Extract to read Block Start

By Drew Koszewnik
This is the story about how the Content Setup Engineering team used Hollow, a Netflix OSS technology, to re-architect and simplify an essential component in our content pipeline — delivering a large amount of business value in the process.
Each movie and show on the Netflix service is carefully curated to ensure an optimal viewing experience. The team responsible for this curation is Title Operations. Title Operations will confirm, among other things:
- We are in compliance with the contracts — date ranges and places where we can show a video are set up correctly for each title
- Video with captions, subtitles, and secondary audio “dub” assets are sourced, translated, and made available to the right populations around the world
- Title name and synopsis are available and translated
- The appropriate maturity ratings are available for each country
When a title meets all of the minimum above requirements, then it is allowed to go live on the service. Gatekeeper is the system at Netflix responsible for evaluating the “liveness” of videos and assets on the site. A title doesn’t become visible to members until Gatekeeper approves it — and if it can’t validate the setup, then it will assist Title Operations by pointing out what’s missing from the baseline customer experience.

Extract to read Block End

Reproduce the Gatekeeper article above word for word, from the byline through the last sentence.

Data extract Block Start

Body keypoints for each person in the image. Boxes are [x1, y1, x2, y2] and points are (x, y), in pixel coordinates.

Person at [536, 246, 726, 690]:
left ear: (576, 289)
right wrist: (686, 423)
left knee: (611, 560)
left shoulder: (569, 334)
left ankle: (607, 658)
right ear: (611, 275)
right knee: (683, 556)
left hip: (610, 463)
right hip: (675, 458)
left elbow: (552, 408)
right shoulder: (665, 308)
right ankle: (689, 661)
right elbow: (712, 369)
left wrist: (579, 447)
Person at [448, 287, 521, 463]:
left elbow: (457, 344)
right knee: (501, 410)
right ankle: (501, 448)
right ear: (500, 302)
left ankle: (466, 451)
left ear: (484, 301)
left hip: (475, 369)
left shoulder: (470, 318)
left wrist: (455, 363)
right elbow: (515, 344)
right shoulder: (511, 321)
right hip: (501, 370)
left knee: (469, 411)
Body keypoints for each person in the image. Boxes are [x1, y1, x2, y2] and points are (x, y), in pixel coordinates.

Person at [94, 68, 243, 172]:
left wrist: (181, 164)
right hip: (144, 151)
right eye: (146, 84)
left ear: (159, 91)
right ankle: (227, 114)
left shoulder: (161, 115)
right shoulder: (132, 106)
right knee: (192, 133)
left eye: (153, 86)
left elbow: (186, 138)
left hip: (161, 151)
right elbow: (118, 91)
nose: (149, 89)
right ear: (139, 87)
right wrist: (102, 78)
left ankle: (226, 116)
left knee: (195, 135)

Data extract Block End
Data extract Block Start

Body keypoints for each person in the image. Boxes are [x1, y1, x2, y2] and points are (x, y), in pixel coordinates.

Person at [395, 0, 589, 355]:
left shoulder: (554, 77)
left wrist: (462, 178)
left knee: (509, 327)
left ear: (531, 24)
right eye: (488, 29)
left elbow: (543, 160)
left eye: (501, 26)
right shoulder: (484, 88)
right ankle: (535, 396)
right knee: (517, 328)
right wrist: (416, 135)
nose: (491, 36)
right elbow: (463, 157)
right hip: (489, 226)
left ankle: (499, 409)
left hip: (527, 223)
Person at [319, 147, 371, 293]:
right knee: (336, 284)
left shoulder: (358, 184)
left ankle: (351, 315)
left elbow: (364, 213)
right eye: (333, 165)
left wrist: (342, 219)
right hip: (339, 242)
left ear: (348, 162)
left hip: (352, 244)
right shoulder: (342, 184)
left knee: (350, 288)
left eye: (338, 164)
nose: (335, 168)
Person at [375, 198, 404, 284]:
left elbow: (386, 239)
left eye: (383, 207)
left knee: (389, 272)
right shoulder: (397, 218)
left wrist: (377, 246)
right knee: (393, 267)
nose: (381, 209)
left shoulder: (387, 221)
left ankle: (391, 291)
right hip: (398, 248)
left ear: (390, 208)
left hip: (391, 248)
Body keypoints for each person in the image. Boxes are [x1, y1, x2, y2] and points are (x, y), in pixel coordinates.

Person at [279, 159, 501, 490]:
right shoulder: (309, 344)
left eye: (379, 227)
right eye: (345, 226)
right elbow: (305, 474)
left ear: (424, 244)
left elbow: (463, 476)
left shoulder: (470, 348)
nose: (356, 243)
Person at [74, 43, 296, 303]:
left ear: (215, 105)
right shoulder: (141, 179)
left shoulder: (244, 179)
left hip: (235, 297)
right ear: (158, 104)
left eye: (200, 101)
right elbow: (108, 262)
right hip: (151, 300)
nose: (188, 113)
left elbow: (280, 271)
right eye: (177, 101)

Data extract Block End
Data extract Block Start

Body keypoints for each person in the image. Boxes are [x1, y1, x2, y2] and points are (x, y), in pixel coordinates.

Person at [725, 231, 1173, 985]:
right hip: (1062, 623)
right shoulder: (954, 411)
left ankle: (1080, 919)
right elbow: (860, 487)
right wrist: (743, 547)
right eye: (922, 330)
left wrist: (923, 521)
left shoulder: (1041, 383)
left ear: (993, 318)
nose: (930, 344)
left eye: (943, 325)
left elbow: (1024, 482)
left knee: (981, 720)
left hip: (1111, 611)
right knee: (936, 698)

Data extract Block End

• **Exercise response**
By Drew Koszewnik
This is the story about how the Content Setup Engineering team used Hollow, a Netflix OSS technology, to re-architect and simplify an essential component in our content pipeline — delivering a large amount of business value in the process.
Each movie and show on the Netflix service is carefully curated to ensure an optimal viewing experience. The team responsible for this curation is Title Operations. Title Operations will confirm, among other things:
- We are in compliance with the contracts — date ranges and places where we can show a video are set up correctly for each title
- Video with captions, subtitles, and secondary audio “dub” assets are sourced, translated, and made available to the right populations around the world
- Title name and synopsis are available and translated
- The appropriate maturity ratings are available for each country
When a title meets all of the minimum above requirements, then it is allowed to go live on the service. Gatekeeper is the system at Netflix responsible for evaluating the “liveness” of videos and assets on the site. A title doesn’t become visible to members until Gatekeeper approves it — and if it can’t validate the setup, then it will assist Title Operations by pointing out what’s missing from the baseline customer experience.